Es cierto que la fe y la vida eterna no se pueden merecer por las solas fuerzas naturales del hombre: son un don gratuito de Dios. Pero el Señor a nadie niega su gracia para creer y para salvarse. Es la voluntad de Dios que todos los hombres se salven. Ahora bien, si uno pone obstáculos al don de la fe, es culpable de su incredulidad. Santo Tomás de Aquino afirma: Puedo ver gracias a la luz del sol; pero si cierro los ojos, no veo. Esto no es por culpa del sol, sino por culpa mía.
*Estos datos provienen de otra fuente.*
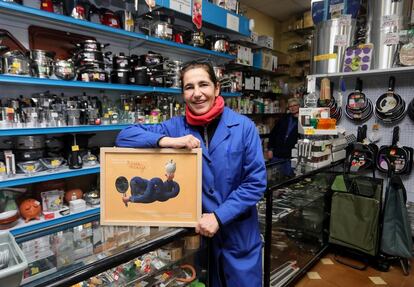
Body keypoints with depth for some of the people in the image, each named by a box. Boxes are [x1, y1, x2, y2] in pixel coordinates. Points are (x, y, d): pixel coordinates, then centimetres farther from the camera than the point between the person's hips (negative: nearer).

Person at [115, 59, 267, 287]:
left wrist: (218, 216, -17)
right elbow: (125, 136, -8)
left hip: (239, 234, -1)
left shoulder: (243, 126, -12)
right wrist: (167, 141, -23)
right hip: (197, 230, 2)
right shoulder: (176, 127, -6)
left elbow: (256, 182, -11)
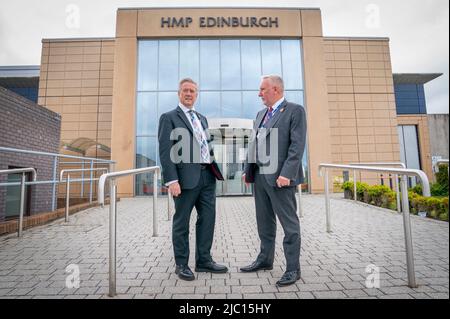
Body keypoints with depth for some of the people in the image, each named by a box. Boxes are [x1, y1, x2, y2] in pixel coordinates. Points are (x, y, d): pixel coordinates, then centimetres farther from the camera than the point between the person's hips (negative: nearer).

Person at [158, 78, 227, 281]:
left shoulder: (202, 118, 20)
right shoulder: (169, 118, 0)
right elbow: (165, 151, -9)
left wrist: (214, 168, 12)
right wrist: (172, 180, -16)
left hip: (207, 175, 7)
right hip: (186, 177, -6)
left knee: (207, 219, 11)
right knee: (181, 223, 8)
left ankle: (204, 261, 28)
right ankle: (181, 265, 25)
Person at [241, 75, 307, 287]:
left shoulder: (295, 111, -3)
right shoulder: (261, 114, 20)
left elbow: (297, 146, -12)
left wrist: (286, 174, -20)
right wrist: (248, 170, 12)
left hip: (280, 177, -7)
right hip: (260, 176, 8)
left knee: (289, 224, 4)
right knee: (264, 222, 16)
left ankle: (293, 269, 17)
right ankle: (265, 260, 32)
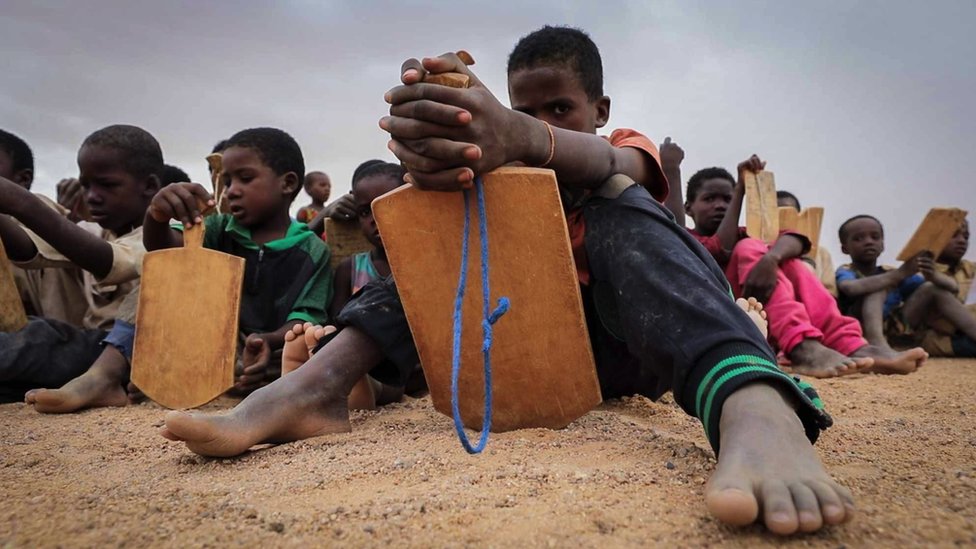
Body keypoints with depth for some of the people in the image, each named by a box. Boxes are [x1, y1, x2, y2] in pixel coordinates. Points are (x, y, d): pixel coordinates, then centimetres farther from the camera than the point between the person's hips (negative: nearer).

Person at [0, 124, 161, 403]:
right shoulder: (97, 236, 18)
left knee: (39, 338, -29)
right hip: (92, 347, 7)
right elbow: (29, 252, 2)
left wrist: (23, 205, -39)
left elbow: (105, 264, -29)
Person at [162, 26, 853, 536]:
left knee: (620, 208, -28)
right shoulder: (511, 166, 13)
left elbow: (613, 165, -24)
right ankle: (317, 385, -28)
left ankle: (755, 410, -56)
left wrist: (523, 138, -47)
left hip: (620, 343, -2)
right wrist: (429, 146, -39)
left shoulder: (630, 149, 4)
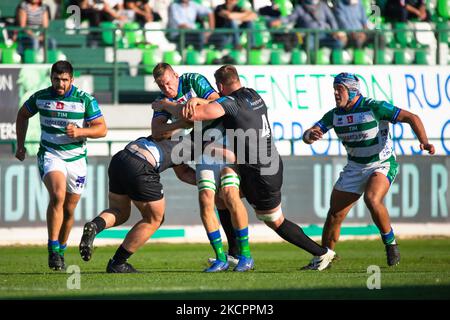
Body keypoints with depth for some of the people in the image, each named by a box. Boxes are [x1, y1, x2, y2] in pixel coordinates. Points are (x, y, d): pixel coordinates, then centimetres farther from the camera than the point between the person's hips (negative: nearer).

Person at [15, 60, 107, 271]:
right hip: (50, 156, -1)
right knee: (58, 196, -26)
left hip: (76, 158, 1)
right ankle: (53, 249, -23)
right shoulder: (40, 97, -2)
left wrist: (80, 131, -23)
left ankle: (61, 251, 29)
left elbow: (102, 128, -6)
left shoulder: (85, 100, -7)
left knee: (69, 210, 8)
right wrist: (20, 145, 13)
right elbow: (22, 115, 17)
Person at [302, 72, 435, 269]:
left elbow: (411, 118, -16)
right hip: (354, 169, 5)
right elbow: (308, 136, -6)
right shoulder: (334, 115, -2)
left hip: (382, 165, -5)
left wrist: (424, 141, -32)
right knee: (335, 214, 1)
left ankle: (390, 243, -12)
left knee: (372, 200, -33)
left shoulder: (374, 108, -19)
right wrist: (310, 135, -32)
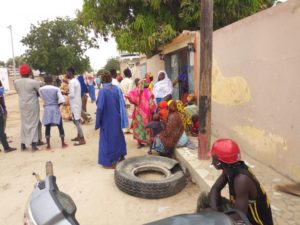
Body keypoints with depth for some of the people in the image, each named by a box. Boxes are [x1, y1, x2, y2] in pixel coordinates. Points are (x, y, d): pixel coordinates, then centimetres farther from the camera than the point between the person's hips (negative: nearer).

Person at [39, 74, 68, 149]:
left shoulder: (41, 89, -2)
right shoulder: (56, 89, -8)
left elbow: (42, 98, 6)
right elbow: (61, 100, -14)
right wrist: (58, 105, 4)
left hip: (47, 109, 2)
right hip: (55, 108, -1)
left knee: (47, 128, 8)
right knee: (60, 126, 8)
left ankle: (48, 145, 13)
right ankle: (63, 144, 13)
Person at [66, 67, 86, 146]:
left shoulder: (71, 82, -17)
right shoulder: (76, 80, 13)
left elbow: (72, 95, -21)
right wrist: (68, 93, 10)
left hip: (75, 104, -10)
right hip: (77, 103, 10)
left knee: (76, 121, -7)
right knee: (76, 121, 17)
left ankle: (82, 139, -4)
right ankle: (79, 136, 27)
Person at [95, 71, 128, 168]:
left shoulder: (102, 91, -17)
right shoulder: (117, 89, -2)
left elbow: (100, 107, -19)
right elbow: (122, 104, 1)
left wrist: (97, 122, -10)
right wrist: (121, 116, 13)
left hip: (107, 120, -5)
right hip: (117, 118, 5)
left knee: (107, 139, 8)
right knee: (118, 136, 22)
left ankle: (109, 161, 17)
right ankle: (121, 156, 36)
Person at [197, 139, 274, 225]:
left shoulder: (242, 179, -33)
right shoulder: (230, 169, -11)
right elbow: (215, 189, -1)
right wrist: (214, 211, -16)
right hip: (242, 213, 7)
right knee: (205, 198, 4)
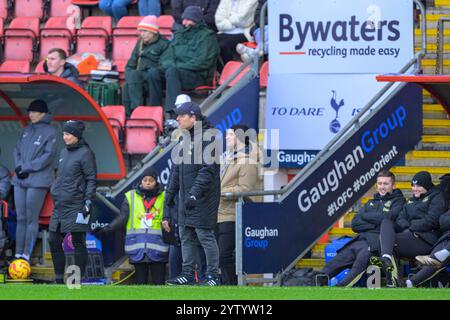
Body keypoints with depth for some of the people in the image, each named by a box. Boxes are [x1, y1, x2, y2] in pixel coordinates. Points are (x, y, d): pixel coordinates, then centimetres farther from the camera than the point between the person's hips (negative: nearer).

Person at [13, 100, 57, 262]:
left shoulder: (50, 131, -3)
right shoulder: (26, 131, 17)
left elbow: (48, 156, -9)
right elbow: (17, 150, 15)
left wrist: (27, 168, -12)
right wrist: (19, 167, -4)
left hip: (38, 181, -6)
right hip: (20, 180, 6)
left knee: (31, 219, -7)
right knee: (21, 218, 6)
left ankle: (27, 254, -8)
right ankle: (18, 253, 7)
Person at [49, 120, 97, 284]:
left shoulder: (85, 153, -8)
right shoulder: (64, 152, 16)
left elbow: (92, 179, -10)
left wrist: (88, 200, -17)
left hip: (76, 207, -9)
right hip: (59, 206, 9)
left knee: (78, 243, -4)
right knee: (54, 241, 9)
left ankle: (78, 280, -1)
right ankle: (59, 278, 18)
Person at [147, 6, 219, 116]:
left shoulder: (207, 36, 2)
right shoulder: (179, 35, 24)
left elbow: (203, 62, -10)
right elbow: (166, 56, 22)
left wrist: (179, 66, -15)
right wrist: (169, 64, -3)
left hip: (198, 76, -6)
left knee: (172, 72, -35)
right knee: (154, 72, -20)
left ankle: (173, 114, -46)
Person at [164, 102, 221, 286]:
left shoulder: (207, 137, -13)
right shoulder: (184, 138, 16)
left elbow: (207, 169, -20)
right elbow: (177, 168, 22)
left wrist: (195, 192, -26)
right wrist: (170, 192, 18)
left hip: (203, 198, -9)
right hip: (186, 197, 9)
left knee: (205, 236, -6)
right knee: (186, 236, 10)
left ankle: (213, 275, 0)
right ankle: (188, 274, 15)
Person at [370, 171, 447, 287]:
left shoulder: (437, 197, 8)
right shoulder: (411, 201, 31)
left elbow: (431, 220, -7)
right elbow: (400, 219, 16)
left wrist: (411, 229, -10)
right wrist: (406, 227, -7)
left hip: (427, 240, -7)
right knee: (386, 221, -21)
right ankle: (387, 258, -45)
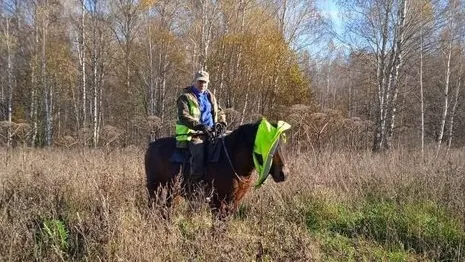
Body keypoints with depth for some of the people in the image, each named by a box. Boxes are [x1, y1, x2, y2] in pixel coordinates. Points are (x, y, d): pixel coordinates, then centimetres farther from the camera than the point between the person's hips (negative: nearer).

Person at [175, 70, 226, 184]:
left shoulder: (210, 96, 21)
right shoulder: (185, 97, 1)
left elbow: (219, 111, 28)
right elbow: (183, 116, -12)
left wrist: (221, 122, 5)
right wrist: (199, 125, -24)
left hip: (210, 132, 7)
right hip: (193, 133, -6)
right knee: (198, 151, -31)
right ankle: (195, 181, -26)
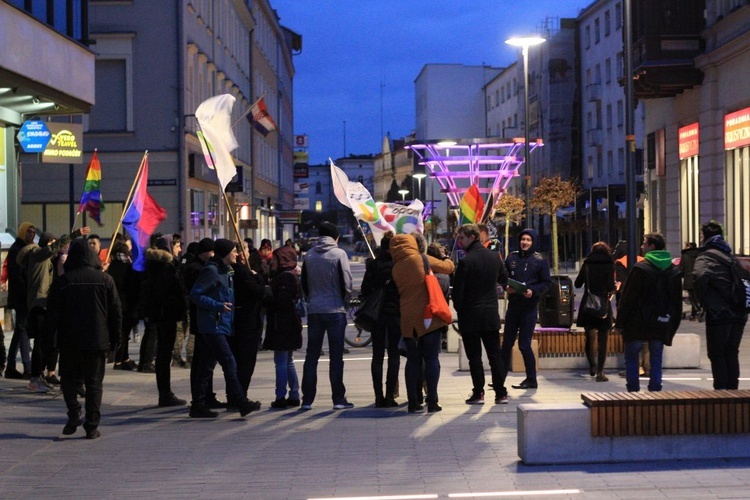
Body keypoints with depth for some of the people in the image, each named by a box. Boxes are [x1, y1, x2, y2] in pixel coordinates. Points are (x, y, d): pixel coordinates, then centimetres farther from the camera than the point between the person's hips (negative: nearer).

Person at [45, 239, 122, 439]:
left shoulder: (62, 281, -4)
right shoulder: (105, 280, 0)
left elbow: (53, 314, -3)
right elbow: (116, 312, 2)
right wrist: (114, 339, 9)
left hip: (70, 342, -1)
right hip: (98, 341, 1)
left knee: (69, 379, 14)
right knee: (94, 383, 6)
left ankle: (74, 414, -5)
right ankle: (92, 426, 2)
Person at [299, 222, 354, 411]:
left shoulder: (309, 255, 4)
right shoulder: (338, 254, -7)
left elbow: (304, 283, 9)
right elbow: (346, 283, -8)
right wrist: (344, 302, 8)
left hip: (314, 310, 3)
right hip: (335, 310, -3)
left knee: (311, 356, 8)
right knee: (336, 356, 1)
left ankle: (307, 399, 7)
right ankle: (338, 399, 1)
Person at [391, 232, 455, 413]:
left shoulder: (396, 268, 6)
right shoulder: (422, 259, -5)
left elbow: (401, 290, 13)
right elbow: (448, 267, 5)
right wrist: (448, 261, 28)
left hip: (408, 320, 3)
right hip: (429, 317, -3)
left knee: (413, 360, 9)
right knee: (431, 359, 2)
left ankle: (413, 401, 8)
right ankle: (432, 401, 2)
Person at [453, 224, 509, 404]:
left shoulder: (466, 261, -16)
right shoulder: (494, 257, 3)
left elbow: (457, 291, -13)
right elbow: (504, 280, 18)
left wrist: (459, 310, 2)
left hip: (470, 316, -5)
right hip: (492, 315, 5)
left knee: (474, 357, 3)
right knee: (495, 355, 9)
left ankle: (478, 393, 5)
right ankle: (501, 394, 8)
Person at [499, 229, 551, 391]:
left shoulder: (540, 260, -3)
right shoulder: (512, 257, 8)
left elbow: (547, 283, -3)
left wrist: (533, 291, -18)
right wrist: (506, 286, -8)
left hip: (529, 307, -4)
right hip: (513, 305, 4)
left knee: (524, 345, -3)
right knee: (506, 343, 7)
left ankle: (531, 380, 10)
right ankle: (500, 378, 14)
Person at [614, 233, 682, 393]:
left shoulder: (640, 269, -12)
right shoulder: (674, 271, 7)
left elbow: (627, 299, -12)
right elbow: (678, 302, 10)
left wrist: (619, 324, -6)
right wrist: (673, 327, 14)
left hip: (638, 325, -5)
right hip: (662, 325, 5)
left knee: (631, 357, 6)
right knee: (656, 359, 11)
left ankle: (633, 391, 2)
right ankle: (655, 390, 8)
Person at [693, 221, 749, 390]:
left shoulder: (706, 257, -7)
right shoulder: (731, 256, 18)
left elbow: (700, 276, -27)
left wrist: (703, 301, -13)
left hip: (718, 313, -7)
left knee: (717, 355, 1)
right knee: (732, 354, 15)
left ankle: (721, 390, -2)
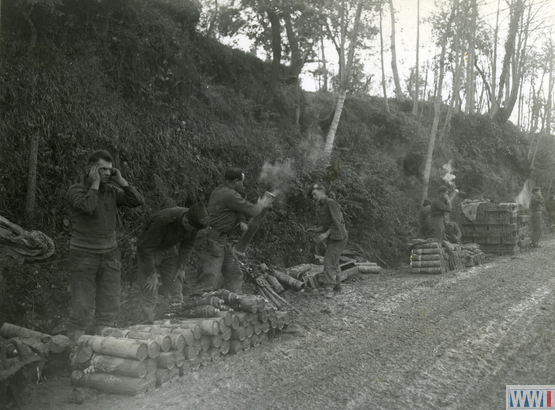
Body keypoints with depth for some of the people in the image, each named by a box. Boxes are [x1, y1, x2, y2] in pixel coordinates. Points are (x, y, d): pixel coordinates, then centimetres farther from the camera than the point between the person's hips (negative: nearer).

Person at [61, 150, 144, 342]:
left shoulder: (112, 191, 10)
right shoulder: (76, 190, -3)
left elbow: (138, 201, 1)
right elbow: (87, 207, -23)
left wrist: (121, 181, -2)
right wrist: (95, 184, -12)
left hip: (110, 254, 5)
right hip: (84, 255, -5)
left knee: (110, 305, 7)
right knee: (82, 305, -4)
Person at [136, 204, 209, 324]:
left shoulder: (193, 222, -17)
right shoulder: (162, 221, -37)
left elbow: (187, 246, 0)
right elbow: (145, 248, -30)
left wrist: (181, 267, -6)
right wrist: (152, 274, -26)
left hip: (169, 249, 6)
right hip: (148, 250, -6)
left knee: (175, 289, 3)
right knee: (149, 291, -11)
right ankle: (147, 322, -4)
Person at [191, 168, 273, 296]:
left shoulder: (219, 191, 14)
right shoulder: (229, 195, -18)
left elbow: (237, 209, 23)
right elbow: (252, 211, -14)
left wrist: (241, 221, 3)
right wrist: (262, 204, 6)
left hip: (220, 241, 11)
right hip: (211, 242, -11)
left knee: (234, 273, 16)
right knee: (210, 278, -12)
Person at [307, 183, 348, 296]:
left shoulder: (331, 203, -13)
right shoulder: (322, 207, 16)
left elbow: (337, 223, -20)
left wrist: (326, 234, -25)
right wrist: (314, 230, 1)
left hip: (337, 238, -10)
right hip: (331, 239, 10)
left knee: (329, 261, -19)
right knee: (333, 263, 18)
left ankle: (328, 289, -27)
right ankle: (337, 286, 30)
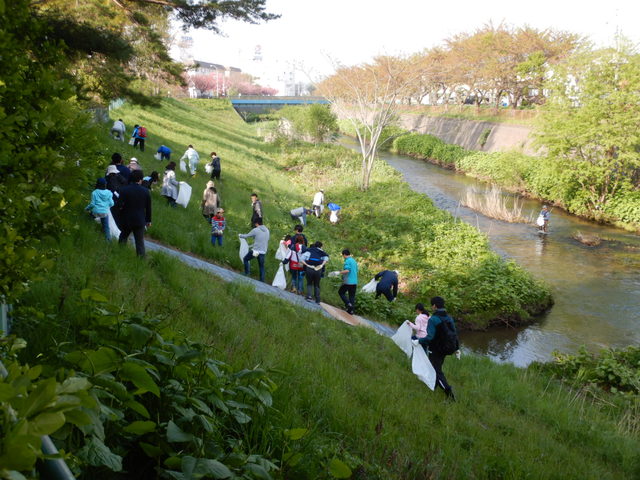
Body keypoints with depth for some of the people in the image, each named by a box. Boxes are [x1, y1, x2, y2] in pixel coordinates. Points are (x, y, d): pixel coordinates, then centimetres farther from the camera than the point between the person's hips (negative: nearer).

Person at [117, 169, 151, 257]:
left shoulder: (124, 190, -11)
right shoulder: (146, 191, -6)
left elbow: (119, 205, -16)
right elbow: (148, 208, 0)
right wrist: (148, 220, 11)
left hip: (126, 220, 0)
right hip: (140, 221, 0)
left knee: (123, 238, 20)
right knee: (140, 242, 6)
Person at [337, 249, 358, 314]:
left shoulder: (347, 261, -12)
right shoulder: (354, 261, 14)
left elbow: (347, 270, -24)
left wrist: (340, 272, -9)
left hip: (348, 281, -7)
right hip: (354, 281, 8)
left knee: (341, 292, 9)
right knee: (352, 296, 10)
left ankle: (348, 303, -6)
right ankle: (351, 310, 10)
Por el contrario, los que no oponen resistencia a la gracia divina llegan a creer en Jesús, son conocidos y amados por el Señor.

Es verdad que en este mundo tendrán que luchar y sufrir heridas; pero si se mantienen unidos al Buen Pastor nada ni nadie arrebatará de los manos de Cristo a sus ovejas, porque es más fuerte que el Maligno es nuestro Padre Dios.

Jesús manifiesta la identidad sustancial entre Él y el Padre. Antes había proclamado a Dios como Padre suyo haciéndose igual a Dios; por esto los judíos habían pensado varías veces en darle muerte. Ahora habla acerca del misterio de Dios, que los hombres solo podemos conocer por revelación. La misión del Hijo y la del Espíritu son distintas, pero inseparables. En efecto, desde el principio hasta el fin de los tiempos, cuando Dios envía a su Hijo, envía también su Espíritu, que nos une a Cristo en la fe, a fin de que podamos como hijos adoptivos, llamar a Dios Padre

El Espíritu es invisible, pero lo conocemos por medio de su acción cuando nos revela el Verbo y cuando obra en la Iglesia. ¡Señor, creo en Ti, peor aumenta mi fe!

Creo en Dios Padre, creo en Dios Hijo. Creo en Dios Espíritu Santo; creo en la Santísima Trinidad; creo en mi Señor Jesucristo, Dios y hombre verdadero.